The two weapons the military is closest to using operate in radically different ways. The energy beam, broadcast from a dishlike antenna, is closely related to microwaves, and Garcia compared the pain it produces to touching a light bulb. It causes no lasting damage because of the low energy levels it uses, he said. In conflicts, adversaries are expected to flee within seconds of being targeted.
The slippery gel developed by the Southwest Research Institute in San Antonio lasts from six to 12 hours and can also be sprayed on vertical surfaces such as walls, windows and doors, to prevent people from climbing in. The military believes it will be useful for halting people at checkpoints, denying avenues of approach and handling confrontational crowds.
Human rights groups are wary of the research. Amnesty International spokeswoman Jen Corlew questioned whether the military's safety tests could adequately predict long-term health consequences. She also worries that the devices could be sold to oppressive governments that would use them for torture.
William Arkin, senior military advisor to Human Rights Watch, said such weapons should not be used on innocent civilians or create unnecessary suffering. He added that although the Pentagon hopes the American public will accept its use of nonlethal weapons, public acceptance can be subjective, often depending on what viewers think when they see them used on television news reports.
"At one time, the public found land mines to be acceptable, and then the public aesthetic changed because of the indiscriminate nature of the weapons," Arkin said.
John M. Kenney, a researcher at Pennsylvania State University, said the military conducts extensive tests to determine the likelihood of injury and death for each prospect, and rejects any nonlethal weapons that are likely to cause harm. Kenney, who heads a program that advises the military on the likely effects of such weapons, noted that even objects like baseball bats can be abused by torturers.

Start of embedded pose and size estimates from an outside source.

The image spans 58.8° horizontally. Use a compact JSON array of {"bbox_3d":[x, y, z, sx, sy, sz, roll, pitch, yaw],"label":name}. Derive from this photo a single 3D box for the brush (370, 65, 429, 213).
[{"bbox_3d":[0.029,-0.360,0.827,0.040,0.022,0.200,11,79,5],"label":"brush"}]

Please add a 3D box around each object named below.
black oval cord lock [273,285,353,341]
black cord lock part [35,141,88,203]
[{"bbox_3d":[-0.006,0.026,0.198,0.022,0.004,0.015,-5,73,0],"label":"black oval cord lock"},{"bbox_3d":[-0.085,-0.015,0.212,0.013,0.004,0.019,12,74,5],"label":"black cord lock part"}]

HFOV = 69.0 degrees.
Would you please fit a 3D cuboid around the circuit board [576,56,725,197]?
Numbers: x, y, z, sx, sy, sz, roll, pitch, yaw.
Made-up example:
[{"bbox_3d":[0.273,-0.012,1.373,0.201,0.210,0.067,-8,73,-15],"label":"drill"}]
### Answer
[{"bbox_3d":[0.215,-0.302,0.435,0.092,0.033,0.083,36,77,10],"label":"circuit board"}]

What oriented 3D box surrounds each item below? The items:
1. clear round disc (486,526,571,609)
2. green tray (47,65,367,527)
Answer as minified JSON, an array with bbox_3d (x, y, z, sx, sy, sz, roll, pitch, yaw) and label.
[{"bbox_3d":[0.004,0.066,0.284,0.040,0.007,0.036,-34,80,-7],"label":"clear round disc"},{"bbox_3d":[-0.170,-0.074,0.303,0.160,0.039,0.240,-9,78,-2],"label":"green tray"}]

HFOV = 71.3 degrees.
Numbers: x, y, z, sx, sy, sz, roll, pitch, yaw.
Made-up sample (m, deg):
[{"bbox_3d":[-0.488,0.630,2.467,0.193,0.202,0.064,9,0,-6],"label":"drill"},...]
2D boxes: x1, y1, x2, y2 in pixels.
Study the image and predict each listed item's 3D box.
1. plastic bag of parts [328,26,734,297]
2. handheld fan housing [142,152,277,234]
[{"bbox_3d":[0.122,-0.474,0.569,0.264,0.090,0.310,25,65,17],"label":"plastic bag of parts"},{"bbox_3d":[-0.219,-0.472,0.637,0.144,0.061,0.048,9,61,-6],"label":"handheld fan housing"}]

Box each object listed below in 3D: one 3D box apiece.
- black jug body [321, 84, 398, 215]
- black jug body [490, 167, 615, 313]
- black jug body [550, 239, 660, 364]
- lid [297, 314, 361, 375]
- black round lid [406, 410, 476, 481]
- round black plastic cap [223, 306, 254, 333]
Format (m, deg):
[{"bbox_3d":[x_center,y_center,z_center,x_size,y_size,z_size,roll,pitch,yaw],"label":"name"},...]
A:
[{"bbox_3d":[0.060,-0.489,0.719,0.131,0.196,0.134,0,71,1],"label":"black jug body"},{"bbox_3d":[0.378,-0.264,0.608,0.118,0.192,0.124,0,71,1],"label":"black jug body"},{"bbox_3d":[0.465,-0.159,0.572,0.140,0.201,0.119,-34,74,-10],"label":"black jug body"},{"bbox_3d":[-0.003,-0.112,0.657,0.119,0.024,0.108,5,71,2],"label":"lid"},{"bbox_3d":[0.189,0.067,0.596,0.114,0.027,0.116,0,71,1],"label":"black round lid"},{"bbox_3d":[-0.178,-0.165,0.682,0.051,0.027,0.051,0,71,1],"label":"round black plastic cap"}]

The Council on Foreign Relations, a New York-based nonpartisan research center, supports use of nonlethal weapons and says the Defense Department hasn't moved quickly enough to develop and use them. In a 1999 report on the subject, the council said NATO's intervention in Serbia could have benefited from such technology.
"It is very important to determine whether these weapons represent a viable new and useful option for U.S. national security," Leslie Gelb, president of the council, said in the report.
Not all nonlethal weapons experiments work out. After investigating the use of stink bombs called "maloderants" to repel people and sticky foam that could be used to seal buildings and immobilize crowds, the military abandoned the research, Turner said. The sticky foam didn't dry quickly enough, and the maloderants "weren't working out," he said, declining to discuss why. Watchdog groups had questioned whether maloderants would violate chemical and biological weapons bans.
"When we put money toward something, we need to know it will meet all the requirements of being an ethical and responsible weapon," Turner said. "Anything that might not fall within that realm isn't worth putting money toward."